![](https://www.ilcentro.it/image/policy:1.3285085:1715814808/image.jpg?a=191%3A100&q=0.6&w=1200&$p$a$q$w=e3c1d56)
PESCARA. Si è aperto ieri, davanti al giudice monocratico, Nicola Colantonio, il processo all’ex amministratore delegato della De Cecco, Francesco Fattori, milanese di 54 anni, accusato di rivelazione di segreto professionale. Erano stati chiamati a deporre, in qualità di parti offese, tre De Cecco, a cominciare dal presidente della società, il cavaliere Filippo Antonio (presenti anche Giuseppe Alfredo e Giuseppe Adolfo De Cecco, per i quali c’è stata la rinuncia). Il cavaliere, numero uno della storica società abruzzese leader sul mercato internazionale per la produzione di pasta e non solo, e che nel 2018 firmò la denuncia che fece scattare l’inchiesta contro il suo ex ad, ha deposto rispondendo puntualmente alle domande poste dalle parti. Ha spiegato come si arrivò alla scelta di Fattori e al ruolo che ebbe in quella scelta la società Egon Zhender International che per la De Cecco fece la ricerca di un professionista qualificato, il cui responsabile è Fabrizio D’Eredità (la cui posizione venne archiviata così come quella di altre persone inizialmente coinvolte nell’inchiesta).
«Avevamo intenzione di quotarci in borsa», racconta Filippo Antonio De Cecco, «e per questo ci affidammo a Fattori e tutto sembrava andare per il meglio, fino a quando non venne fuori che quando parlava con me riferiva che la società andava bene. Poi, quando si interfacciava con il vice presidente e l’altro amministratore, rappresentava una situazione societaria non florida». Poi gli strani rapporti con Dell’Eredità e con la Egon Zhender: «Scoprimmo una fitta corrispondenza, quasi quotidiana con D’Eredità e soprattutto che determinate notizie che Fattori acquisiva in società venivano riportate all’esterno: parliamo di dati sensibili e segreti. Piani societari, ma anche dettagli su produzione e vendita nei vari Paesi, come prezzi e scontistica: un danno enorme per la società. Uno scambio di informazioni accompagnato anche da invio di documenti altrettanto riservati.
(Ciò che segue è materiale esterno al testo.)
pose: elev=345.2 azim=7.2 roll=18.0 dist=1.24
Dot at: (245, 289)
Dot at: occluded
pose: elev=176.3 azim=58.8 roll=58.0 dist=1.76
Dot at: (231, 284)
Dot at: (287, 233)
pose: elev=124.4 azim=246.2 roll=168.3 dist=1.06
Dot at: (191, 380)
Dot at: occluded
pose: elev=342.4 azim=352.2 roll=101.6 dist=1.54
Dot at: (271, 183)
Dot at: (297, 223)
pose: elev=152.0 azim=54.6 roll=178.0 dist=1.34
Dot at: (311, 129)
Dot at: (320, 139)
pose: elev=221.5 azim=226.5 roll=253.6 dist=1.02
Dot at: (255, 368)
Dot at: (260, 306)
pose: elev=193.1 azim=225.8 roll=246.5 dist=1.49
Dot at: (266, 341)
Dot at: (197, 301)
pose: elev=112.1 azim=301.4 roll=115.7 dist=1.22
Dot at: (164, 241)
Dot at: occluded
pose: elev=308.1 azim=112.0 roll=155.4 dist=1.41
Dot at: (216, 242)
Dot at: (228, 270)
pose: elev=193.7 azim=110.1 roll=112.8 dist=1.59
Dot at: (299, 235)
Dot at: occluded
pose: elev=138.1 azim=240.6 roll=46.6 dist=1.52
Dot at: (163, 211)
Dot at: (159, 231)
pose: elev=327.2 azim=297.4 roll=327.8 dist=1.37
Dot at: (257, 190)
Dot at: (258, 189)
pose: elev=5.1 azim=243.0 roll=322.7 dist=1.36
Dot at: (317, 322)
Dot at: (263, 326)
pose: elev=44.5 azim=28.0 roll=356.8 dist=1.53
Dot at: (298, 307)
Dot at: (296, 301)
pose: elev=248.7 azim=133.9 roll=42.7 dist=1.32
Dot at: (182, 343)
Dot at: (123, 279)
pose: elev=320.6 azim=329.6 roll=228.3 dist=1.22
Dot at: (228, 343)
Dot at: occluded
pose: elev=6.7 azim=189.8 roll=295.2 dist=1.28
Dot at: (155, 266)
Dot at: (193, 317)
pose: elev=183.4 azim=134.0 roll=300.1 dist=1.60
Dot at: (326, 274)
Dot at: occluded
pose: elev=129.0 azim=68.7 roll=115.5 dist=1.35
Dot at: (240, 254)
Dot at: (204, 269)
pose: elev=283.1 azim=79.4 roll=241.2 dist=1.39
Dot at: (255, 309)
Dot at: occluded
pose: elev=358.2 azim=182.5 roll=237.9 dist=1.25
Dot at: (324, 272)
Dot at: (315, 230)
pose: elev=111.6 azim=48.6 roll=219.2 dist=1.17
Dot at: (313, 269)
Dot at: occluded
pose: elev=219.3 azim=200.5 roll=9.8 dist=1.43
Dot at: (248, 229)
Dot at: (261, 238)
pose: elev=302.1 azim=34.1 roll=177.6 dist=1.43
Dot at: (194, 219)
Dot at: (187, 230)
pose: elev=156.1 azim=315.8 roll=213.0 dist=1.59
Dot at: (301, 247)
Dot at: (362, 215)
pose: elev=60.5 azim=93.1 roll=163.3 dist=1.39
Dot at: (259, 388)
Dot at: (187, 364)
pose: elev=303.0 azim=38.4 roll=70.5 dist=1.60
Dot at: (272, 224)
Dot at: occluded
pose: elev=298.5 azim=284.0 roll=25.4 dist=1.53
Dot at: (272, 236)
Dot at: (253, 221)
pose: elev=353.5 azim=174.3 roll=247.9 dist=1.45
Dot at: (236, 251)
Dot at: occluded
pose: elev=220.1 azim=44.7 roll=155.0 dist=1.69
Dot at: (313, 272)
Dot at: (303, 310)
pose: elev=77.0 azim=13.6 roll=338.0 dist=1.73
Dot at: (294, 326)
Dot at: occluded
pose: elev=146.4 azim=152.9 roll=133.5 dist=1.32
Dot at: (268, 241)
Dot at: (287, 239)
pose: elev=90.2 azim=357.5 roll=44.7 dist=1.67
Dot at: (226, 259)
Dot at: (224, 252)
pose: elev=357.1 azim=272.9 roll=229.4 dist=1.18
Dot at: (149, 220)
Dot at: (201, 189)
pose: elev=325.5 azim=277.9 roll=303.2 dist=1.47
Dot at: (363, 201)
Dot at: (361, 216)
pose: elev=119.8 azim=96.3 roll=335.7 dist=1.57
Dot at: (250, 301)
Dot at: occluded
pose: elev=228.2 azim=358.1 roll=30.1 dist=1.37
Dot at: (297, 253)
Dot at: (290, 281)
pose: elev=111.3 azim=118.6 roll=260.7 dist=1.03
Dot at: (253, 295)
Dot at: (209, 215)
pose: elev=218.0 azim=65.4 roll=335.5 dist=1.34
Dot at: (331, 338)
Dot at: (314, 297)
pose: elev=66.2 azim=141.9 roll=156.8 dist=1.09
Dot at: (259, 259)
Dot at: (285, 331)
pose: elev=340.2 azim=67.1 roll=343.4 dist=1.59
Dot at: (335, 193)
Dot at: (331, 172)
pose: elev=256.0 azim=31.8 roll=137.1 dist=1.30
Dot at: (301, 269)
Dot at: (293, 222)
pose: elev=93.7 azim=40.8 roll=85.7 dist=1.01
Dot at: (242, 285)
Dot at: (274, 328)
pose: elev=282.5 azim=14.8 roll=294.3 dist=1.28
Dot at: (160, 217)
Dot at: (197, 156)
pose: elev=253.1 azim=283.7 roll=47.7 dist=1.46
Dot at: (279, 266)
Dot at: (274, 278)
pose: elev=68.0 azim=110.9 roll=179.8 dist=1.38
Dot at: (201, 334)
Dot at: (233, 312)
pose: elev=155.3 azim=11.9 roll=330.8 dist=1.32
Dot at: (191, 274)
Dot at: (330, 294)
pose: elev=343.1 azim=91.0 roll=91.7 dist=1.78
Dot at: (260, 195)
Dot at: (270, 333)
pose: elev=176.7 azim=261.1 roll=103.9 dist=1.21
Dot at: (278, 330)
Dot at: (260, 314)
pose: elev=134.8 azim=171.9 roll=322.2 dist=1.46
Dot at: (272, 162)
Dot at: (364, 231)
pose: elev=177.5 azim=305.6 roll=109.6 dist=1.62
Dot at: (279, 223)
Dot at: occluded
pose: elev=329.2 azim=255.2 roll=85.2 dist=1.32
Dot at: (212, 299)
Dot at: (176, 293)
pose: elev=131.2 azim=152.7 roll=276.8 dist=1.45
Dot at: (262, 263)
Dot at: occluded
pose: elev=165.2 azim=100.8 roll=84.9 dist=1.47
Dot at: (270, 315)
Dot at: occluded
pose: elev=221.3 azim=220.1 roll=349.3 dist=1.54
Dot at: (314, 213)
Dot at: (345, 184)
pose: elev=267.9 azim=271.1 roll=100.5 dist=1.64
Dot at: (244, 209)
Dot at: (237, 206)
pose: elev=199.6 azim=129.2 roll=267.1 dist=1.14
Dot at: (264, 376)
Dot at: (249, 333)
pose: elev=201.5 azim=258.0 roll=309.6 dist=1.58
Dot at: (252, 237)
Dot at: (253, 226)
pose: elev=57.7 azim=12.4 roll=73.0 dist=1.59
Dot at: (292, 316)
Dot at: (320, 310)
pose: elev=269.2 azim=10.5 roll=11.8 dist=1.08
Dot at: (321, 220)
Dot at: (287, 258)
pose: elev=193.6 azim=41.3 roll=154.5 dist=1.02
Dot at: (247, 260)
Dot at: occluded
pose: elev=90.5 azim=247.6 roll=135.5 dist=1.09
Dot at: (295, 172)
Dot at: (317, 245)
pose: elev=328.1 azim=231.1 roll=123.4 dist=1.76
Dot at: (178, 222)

Il piano triennale», aggiunge il presidente, «è come una bussola che indica linee guida per capire dove arrivare, e anche quello fu oggetto di divulgazione».
Nel capo di imputazione il pm Andrea Di Giovanni aveva elencato la mole di dati finanziari, economici e statistici che costituivano notizie segrete o riservate, «relative alle attività della società o di altre società del gruppo. Piani strategici industriali, dati previsionali, budget e business plan… informazioni inerenti i prodotti, i servizi, le politiche e le strategie anche commerciali, distributive e promozionali». E l’accusa parla anche di una specifica nota con la quale «Fattori inviava a D’Eredità una comunicazione in inglese con la quale condivideva le strategie di implementazione del business in Russia, la programmazione delle nuove assunzioni nonché lo studio del posizionamento dei prodotti De Cecco sul mercato russo». Filippo De Cecco ha risposto alle domande dei suoi legali (il professor Franco Coppi e l’avvocato Marco Spagnuolo) e a quelle della difesa di Fattori (gli avvocati Fabrizio Ventimiglia e Marco Giannone). Ha anche sottolineato che c’era un bonus di 3 milioni di euro per Fattori se avesse raggiunto l’obiettivo della quotazione in borsa e anche che D’Eredità non riferì mai nulla alla società anche se, secondo contratto, avrebbe dovuto. Si torna in aula a ottobre.